Summertime like a great aunt, whose girth blocks out the Carolina blue sky, swoops down on the Low County, her gelatin like flesh moist in perspiration, a suffocating grip that refuses to let go.
The humid air from the Gulf of Mexico has marched north like Sherman's great army and will lay against the Blue Ridge Mountains until nearly October, for the Carolina Low Country is a place where summer lasts well past necessary and on into ridiculous as if there should be a 13th month called Augtember.
Throughout the "dog days" of Summer our SUV's are left running while we quick step across pavement that can give 3rd degree burns to bare feet darting into the CVS for another can of Deep Woods Off, SPF 45 sunscreen and a cold 12 pack of Miller Lite.
In summertime's pre dawn hours there's a brief respite from the sun's relentless attack, it's the only time my Black Labrador Retriever Madison and I can go for a run. But the sun is pushing against the darkness, soon it will win out and bake the sands of Folly Beach makeing it so hot that by 3 o'clock you won't be able to walk across it without your flops.
Summer's heat can make your mind wander back to Charleston summers long since forgotten. Road side stands with peach and watermelon, boiled peanuts, fireworks and shrimp are part of my childhood, as no trip to the beach was complete without all of the above.
I don't care for boiled peanuts, but I'll take a fresh peach, and a bag full of M-80's if you don't mind, both make summer's heat a little more tolerable. For some unknown reason I have not been to a park for a "summer cook out" since the late 1980's but I remember it looking much like the photo below.
By mid day Madison has made her millionth appearance at the glass door that leads to the deck, her pink tongue hangs out a short mile or more, pleading for relief.
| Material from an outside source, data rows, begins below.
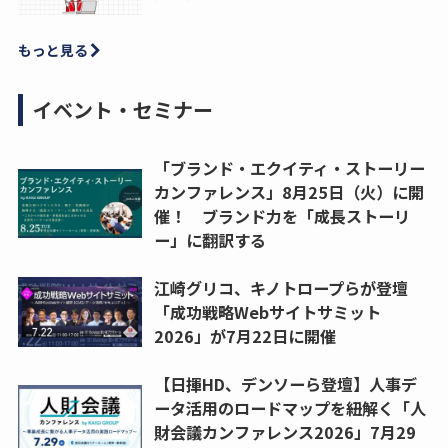
もっと見る
イベント・セミナー
「ブランド・エクイティ・ストーリー
カンファレンス」8月25日（火）に開
催！ ブランド力を「成長ストーリ
ー」に翻訳する
江崎グリコ、キノトロープらが登壇
「成功戦略Webサイトサミット
2026」が7月22日に開催
【日揮HD、デンソーら登壇】人事デ
ータ活用のロードマップを紐解く「人
財会議カンファレンス2026」7月29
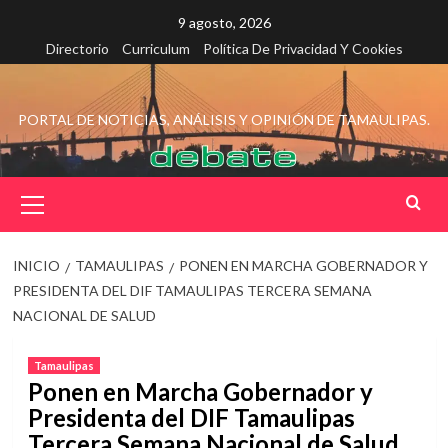
Saltar
9 agosto, 2026
al
Directorio
Curriculum
Política De Privacidad Y Cookies
contenido
PORTAL DE NOTICIAS, ANÁLISIS Y OPINIÓN DE TAMAULIPAS.
Menú
principal
INICIO
TAMAULIPAS
PONEN EN MARCHA GOBERNADOR Y
PRESIDENTA DEL DIF TAMAULIPAS TERCERA SEMANA
NACIONAL DE SALUD
Tamaulipas
Ponen en Marcha Gobernador y
Presidenta del DIF Tamaulipas
Tercera Semana Nacional de Salud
I give in and open the door, she darts inside and collapses into a pile of blackness on the cool tile floor then slowly inches closer to the a/c vent near the sink. Her panting begins to ease as the heat outside continues to climb past 90.
My niece and nephews are off to summer camp this week. If you've been to Camp Thunderbird, you know all about mystery meat and bug juice. Ask my 12 year old niece what she likes most about camp and her answer is Boys! I ask: "What about, sailing, watersking, swimming, campfires".... and Boys! She adds.
Ah the boys of summer, speaking of baseball of course, peanuts and cracker jack and beer. Add some fireworks and it's all the better.
In the late afternoon the ocean breeze builds, bringing cooler air to the Peninsula, a breeze that fails to reach Summerville and Goose Creek, where it's the perfect time for ice cream at the Dairy Queen, trips to the pool, fishing in the late evening, and bugs. Oh my God the bugs.
Cicadas that sing from dusk into late in the evening, a chourus of frogs, crickets and whatever that big thing is....did you hear it?....there it is again!
Lighting bugs, millions of them, have you noticed? They are gone. The the other day I saw one in my yard just one, where there used to be millions. I know my brother and I caught a lot of them but...
Somewhere around 9:30 hard dark comes and humidity and temperature change places, humidity goes to 99 percent and the temperature goes to 85 degrees. The dampness is everywhere, and the air becomes heavy and thick and in this stillness wet clings to everything.
By the time July 4th comes folks in New England will also revel with delight in the warmer months with trips to the shore, while we in Charleston are heading to the beach for the 13th week in a row, or avoiding the hot sun on tree covered verandas and darting in and out of our air conditioned confines.
Pity the poor Yankees whose summer ends just after labor day, where ours will seem endless come Augtember.
With morning the process will repeat its self, the dew will burn off and the temperature will soar while the himidity drops to less than 50%. Madison will guard the yard, the courtyard driveway and then give up when the temperature moves again towards 90 and she'll make another 100 or so nose prints on the window glass.
My grandmother passed away in the death grip of winter a few years ago, fitting as she lived for her garden and the warmth of summer and today her voice echos every time I go outside, "Keep that door closed, I'm not paying to air condition summertime".